Plain-text document sources:
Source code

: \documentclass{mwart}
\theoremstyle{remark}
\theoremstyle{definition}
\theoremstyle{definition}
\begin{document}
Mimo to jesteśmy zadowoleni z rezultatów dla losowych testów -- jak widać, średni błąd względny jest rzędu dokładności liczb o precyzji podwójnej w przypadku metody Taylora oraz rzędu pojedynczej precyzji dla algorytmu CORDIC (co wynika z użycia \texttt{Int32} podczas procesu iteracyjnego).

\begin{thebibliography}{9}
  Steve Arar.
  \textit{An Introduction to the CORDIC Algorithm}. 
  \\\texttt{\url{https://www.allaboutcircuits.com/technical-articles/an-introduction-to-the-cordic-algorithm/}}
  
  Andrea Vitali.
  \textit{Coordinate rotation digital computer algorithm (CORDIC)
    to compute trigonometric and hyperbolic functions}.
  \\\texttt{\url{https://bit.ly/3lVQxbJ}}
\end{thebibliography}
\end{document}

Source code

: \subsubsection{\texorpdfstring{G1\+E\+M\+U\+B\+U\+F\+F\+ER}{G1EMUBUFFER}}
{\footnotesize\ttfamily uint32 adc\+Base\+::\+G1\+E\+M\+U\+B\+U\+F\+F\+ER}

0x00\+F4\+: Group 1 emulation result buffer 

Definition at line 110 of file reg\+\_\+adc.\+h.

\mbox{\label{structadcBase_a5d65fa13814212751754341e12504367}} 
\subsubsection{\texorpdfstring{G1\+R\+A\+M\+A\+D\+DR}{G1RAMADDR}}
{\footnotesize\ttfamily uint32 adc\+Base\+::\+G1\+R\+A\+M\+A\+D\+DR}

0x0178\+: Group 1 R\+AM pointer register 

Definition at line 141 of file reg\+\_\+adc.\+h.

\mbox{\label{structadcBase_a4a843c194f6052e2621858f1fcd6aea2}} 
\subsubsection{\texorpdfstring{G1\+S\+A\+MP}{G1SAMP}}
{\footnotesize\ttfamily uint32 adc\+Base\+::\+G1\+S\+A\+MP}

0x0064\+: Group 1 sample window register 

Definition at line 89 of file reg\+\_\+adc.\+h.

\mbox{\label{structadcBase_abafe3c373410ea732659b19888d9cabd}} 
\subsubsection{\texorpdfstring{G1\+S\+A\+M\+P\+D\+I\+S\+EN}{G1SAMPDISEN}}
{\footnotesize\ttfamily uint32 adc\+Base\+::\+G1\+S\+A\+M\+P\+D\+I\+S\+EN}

Task description
Write down all the entries again without a single difference.

Answer for the task
Source code

: \documentclass{mwart}
\theoremstyle{remark}
\theoremstyle{definition}
\theoremstyle{definition}
\begin{document}
Mimo to jesteśmy zadowoleni z rezultatów dla losowych testów -- jak widać, średni błąd względny jest rzędu dokładności liczb o precyzji podwójnej w przypadku metody Taylora oraz rzędu pojedynczej precyzji dla algorytmu CORDIC (co wynika z użycia \texttt{Int32} podczas procesu iteracyjnego).

\begin{thebibliography}{9}
  Steve Arar.
  \textit{An Introduction to the CORDIC Algorithm}. 
  \\\texttt{\url{https://www.allaboutcircuits.com/technical-articles/an-introduction-to-the-cordic-algorithm/}}
  
  Andrea Vitali.
  \textit{Coordinate rotation digital computer algorithm (CORDIC)
    to compute trigonometric and hyperbolic functions}.
  \\\texttt{\url{https://bit.ly/3lVQxbJ}}
\end{thebibliography}
\end{document}

Source code

: \subsubsection{\texorpdfstring{G1\+E\+M\+U\+B\+U\+F\+F\+ER}{G1EMUBUFFER}}
{\footnotesize\ttfamily uint32 adc\+Base\+::\+G1\+E\+M\+U\+B\+U\+F\+F\+ER}

0x00\+F4\+: Group 1 emulation result buffer 

Definition at line 110 of file reg\+\_\+adc.\+h.

\mbox{\label{structadcBase_a5d65fa13814212751754341e12504367}} 
\subsubsection{\texorpdfstring{G1\+R\+A\+M\+A\+D\+DR}{G1RAMADDR}}
{\footnotesize\ttfamily uint32 adc\+Base\+::\+G1\+R\+A\+M\+A\+D\+DR}

0x0178\+: Group 1 R\+AM pointer register 

Definition at line 141 of file reg\+\_\+adc.\+h.

\mbox{\label{structadcBase_a4a843c194f6052e2621858f1fcd6aea2}} 
\subsubsection{\texorpdfstring{G1\+S\+A\+MP}{G1SAMP}}
{\footnotesize\ttfamily uint32 adc\+Base\+::\+G1\+S\+A\+MP}

0x0064\+: Group 1 sample window register 

Definition at line 89 of file reg\+\_\+adc.\+h.

\mbox{\label{structadcBase_abafe3c373410ea732659b19888d9cabd}} 
\subsubsection{\texorpdfstring{G1\+S\+A\+M\+P\+D\+I\+S\+EN}{G1SAMPDISEN}}
{\footnotesize\ttfamily uint32 adc\+Base\+::\+G1\+S\+A\+M\+P\+D\+I\+S\+EN}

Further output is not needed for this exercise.